Trait for any inference backend (mistral.rs, llama.cpp, etc.).

This trait provides a unified interface for loading and running local LLM inference. Implementations can use different backends while presenting the same API to consumers.

Required Methods§

fn load( &mut self, model_path: PathBuf, config: LoadConfig, ) -> impl Future<Output = Result<(), NativeError>> + Send

Load a model from disk.

§Arguments

model_path - Path to the GGUF model file
config - Load configuration (context size, GPU layers, etc.)

§Returns

Ok(()) if the model was loaded successfully.

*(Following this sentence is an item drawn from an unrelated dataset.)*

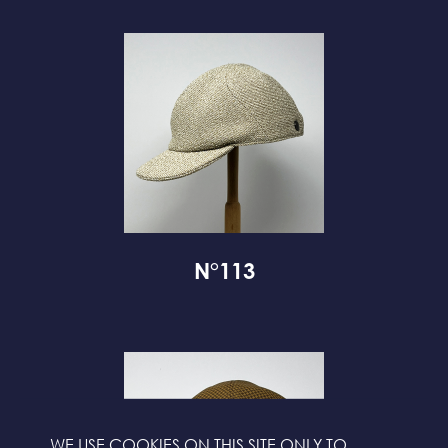
N°113
WE USE COOKIES ON THIS SITE ONLY TO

fn unload(&mut self) -> impl Future<Output = Result<(), NativeError>> + Send

Unload the model from memory.

Frees GPU/CPU memory used by the model.

fn is_loaded(&self) -> bool

Check if a model is currently loaded.

fn model_info(&self) -> Option<&ModelInfo>

Get metadata about the loaded model.

Returns None if no model is loaded.

fn infer( &self, prompt: &str, options: ChatOptions, ) -> impl Future<Output = Result<ChatResponse, NativeError>> + Send

Generate a response (non-streaming).

§Arguments

prompt - The input prompt
options - Generation options (temperature, max_tokens, etc.)

§Returns

The complete chat response.

fn infer_stream( &self, prompt: &str, options: ChatOptions, ) -> impl Future<Output = Result<impl Stream<Item = Result<String, NativeError>> + Send, NativeError>> + Send

Generate a response (streaming).

Returns a stream of token strings as they are generated.

§Arguments

prompt - The input prompt
options - Generation options (temperature, max_tokens, etc.)

Dyn Compatibility§

This trait is not dyn compatible.

In older versions of Rust, dyn compatibility was called "object safety", so this trait is not object safe.

Implementors§

impl InferenceBackend for NativeRuntime

Available on non-crate feature inference only.